Quelques années se passent, le lot défriché par le squatter est devenu la propriété d’un immigrant étranger ou d’un cultivateur chassé des vieilles paroisses par l’épuisement du sol et le morcellement toujours croissant des héritages. Peu à peu le travail assidu fait entrer l’aisance au foyer. La cabane de « logs » fait place à une élégante et confortable demeure ; et tel qui fût resté un pauvre hère s’il n’eût pris le parti courageux de s’enfoncer dans la forêt, devient un riche propriétaire. Ainsi se colonise peu à peu cette vallée de l’Outaouais que M. Rameau signalait avec raison, dès 1858, comme le futur boulevard de la nationalité française au Canada. En vain de puissantes sociétés anglaises d’immigration y ont concentré leurs efforts et prodigué leurs capitaux, nos compatriotes gagnent incessamment du terrain, augmentent en proportion beaucoup plus considérable que leurs rivaux, et forcent pacifiquement ceux-ci à leur céder à la longue, avec la prééminence du nombre, l’influence sociale et politique. L’Anglo-Saxon se sent mal à l’aise dans le voisinage de colons étrangers ; il met sa terre en vente et cherche un asile où les french language and customs ne viennent point blesser son oreille et froisser ses sentiments. C’est ainsi que, malgré leur énorme émigration vers les manufactures de la Nouvelle-Angleterre et les prairies de l’Ouest, les Français du Canada reconquièrent pied à pied les territoires dont la fortune des armes semblait avoir irrévocablement dépossédé leur race[1].

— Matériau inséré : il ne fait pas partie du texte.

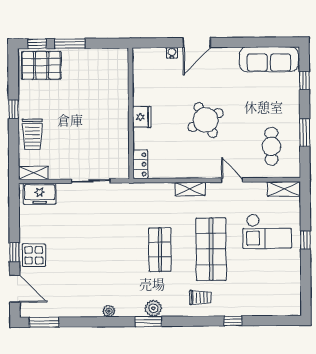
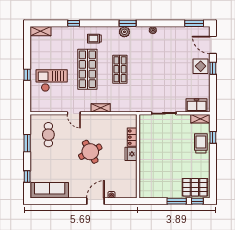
window: (13, 109) -> (213, 137), moved
locker: (140, 164) -> (132, 137), moved
shelving: (284, 189) -> (41, 31), moved

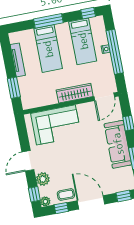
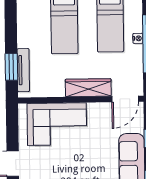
tv unit: (18, 60) -> (23, 70), moved

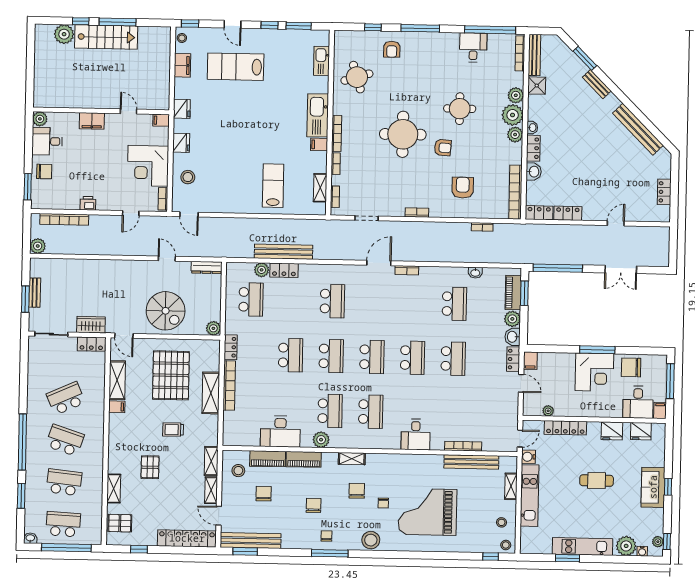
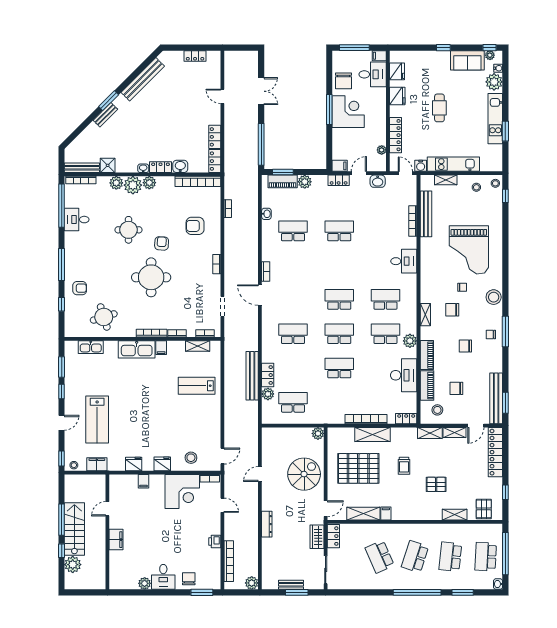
window: (585, 58) -> (109, 101), moved
wall: (101, 111) -> (107, 532), moved
door: (129, 111) -> (107, 509), moved
filing cabinet: (92, 121) -> (116, 540), moved
dresser: (206, 267) -> (267, 524), moved
washbasin: (513, 337) -> (378, 181), moved
locker: (231, 347) -> (406, 419), moved
school desk: (413, 358) -> (339, 265), removed
sofa: (653, 487) -> (467, 60), moved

Ce sont généralement, comme on peut bien le penser, les hommes les mieux trempés qui se portent de préférence vers les nouveaux districts. Ils semblent avoir laissé l’esprit de routine dans les vieilles paroisses, empruntent plus volontiers à leurs voisins anglais, écossais ou américains les meilleurs procédés d’élevage et de culture, et grâce à leur énergie, le peuple-

  1. Le territoire qui forme aujourd’hui les deux grands comtés d’Ottawa et de Pontiac comptait en 1851 : 6 984 Canadiens-Français sur 22 903 habitants ; — en 1861 16 779 sur 41 882 ; — en 1871 : 24 969 sur 54 439.

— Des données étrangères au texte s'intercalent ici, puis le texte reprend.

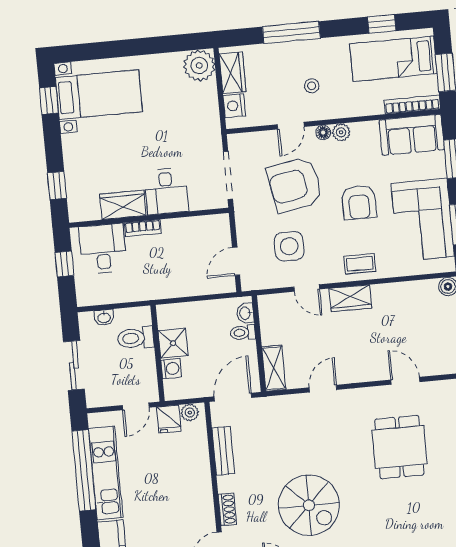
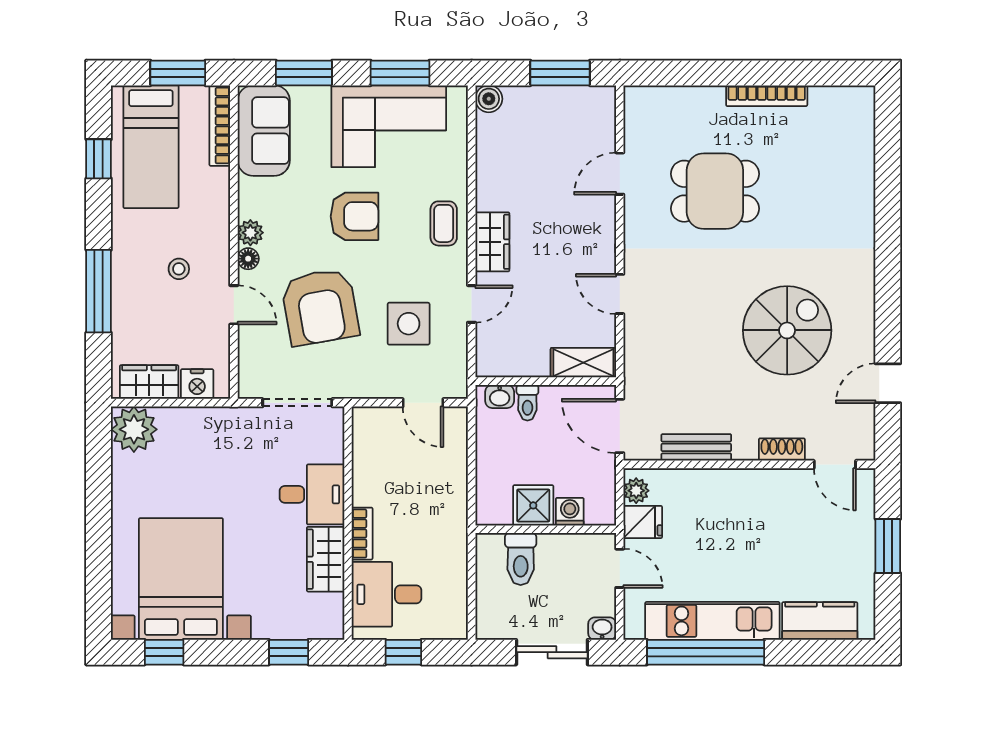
bed with nightstands: (99, 95) -> (181, 579), width x1.36
washbasin: (104, 317) -> (602, 629), moved, turned -90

    Dans le comté voisin d’Argenteuil, le phénomène de déplacement se manifeste d’une façon remarquable. De 1861 à 1871, la population totale y a légèrement diminué (12 806 en 1871 contre 12 897 en 1861), mais les Canadiens-Français ont passé de 2 781 à 3 902. Il en est de même dans les cantons ou townships de l’Est : Bronie, Compton, Sherbrooke, etc., peuplés à partir de 1782 par des loyalistes américains réfugiés, qui disparaissent peu à peu devant l’élément français. Dans la province de Québec prise en bloc, malgré la rapide croissance de Montréal, la population d’origine non française a diminué de 2 000 individus entre 1861 et 1871, tandis que l’augmentation totale d’un recensement à l’autre s’élève à 80 000.

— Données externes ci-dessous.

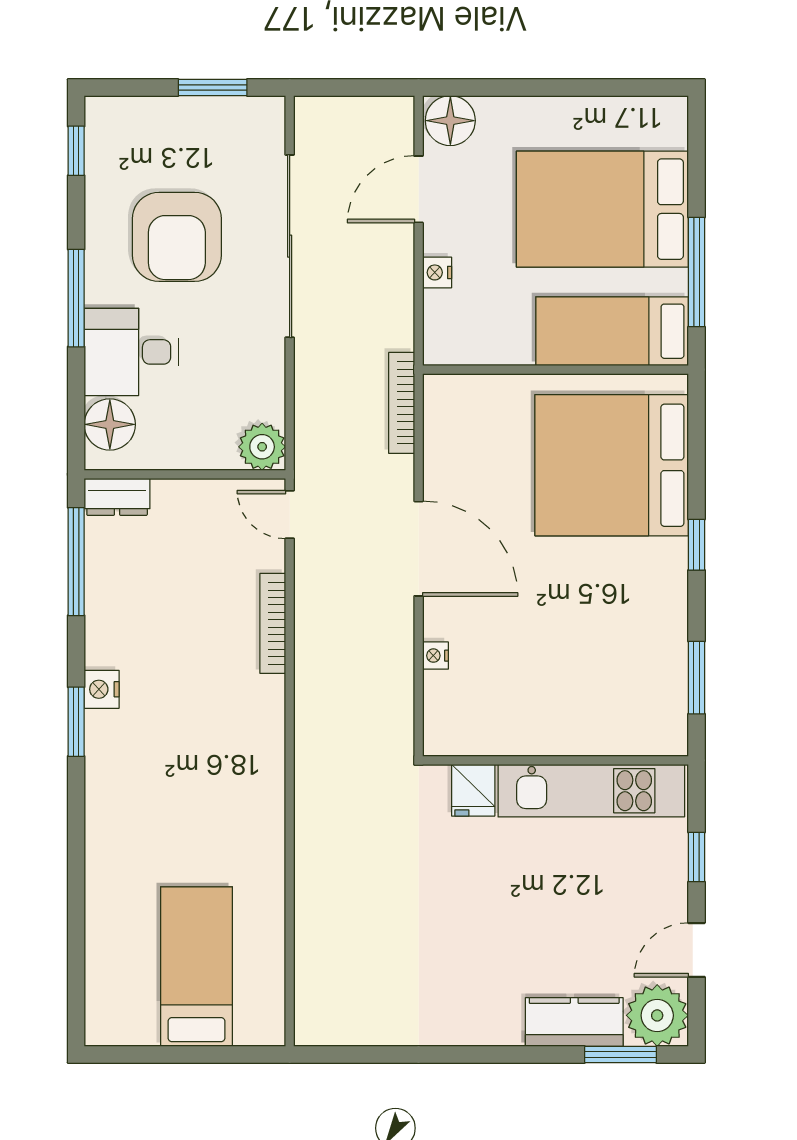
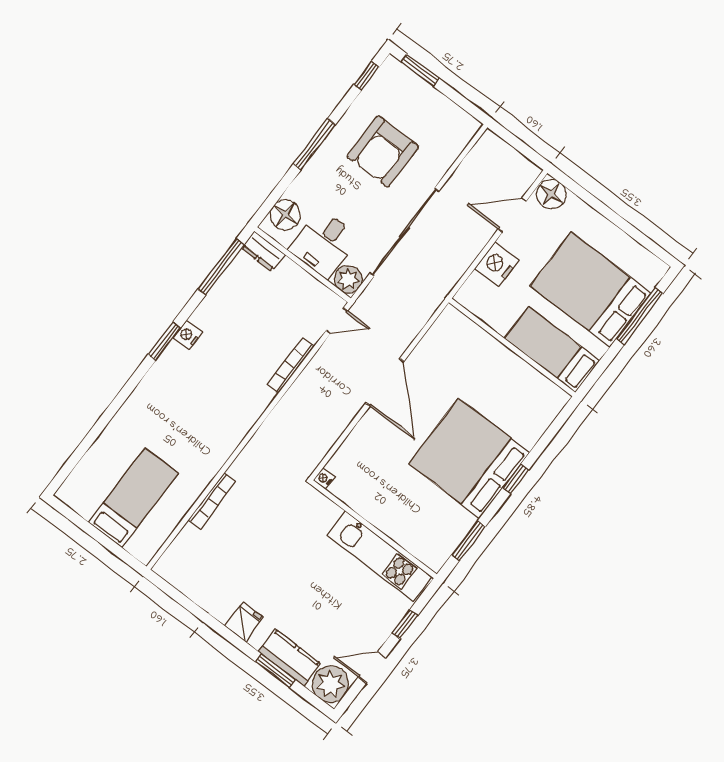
window: (213, 88) -> (420, 70), moved
sliding door: (290, 246) -> (404, 232), moved
nightstand: (437, 272) -> (497, 264), width x1.89, depth x1.79
window: (697, 272) -> (640, 316), moved
desk: (131, 352) -> (324, 243), moved, turned -90
bookcase: (402, 403) -> (212, 501), moved, turned 180
bed: (612, 465) -> (469, 458), moved
door: (290, 514) -> (337, 321), swing flipped
nightstand: (435, 656) -> (324, 478), moved
fridge: (473, 790) -> (244, 622), moved, turned 180
window: (621, 1054) -> (275, 671), moved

    Enfin la population française de la province l’Ontario, principalement concentrée dans les comtés de l’Outaouais (à l’exception d’un groupe de 13 000 à 14 000 âmes à l’extrémité méridionale de la péninsule ontarienne, vis-à-vis Détroit), a passé, dans les dix mêmes années, de 33 000 à 75 000 ! et le courant est aujourd’hui accéléré par la rentrée d’un grand nombre de Canadiens des États-Unis que la crise financière ramène dans leur patrie.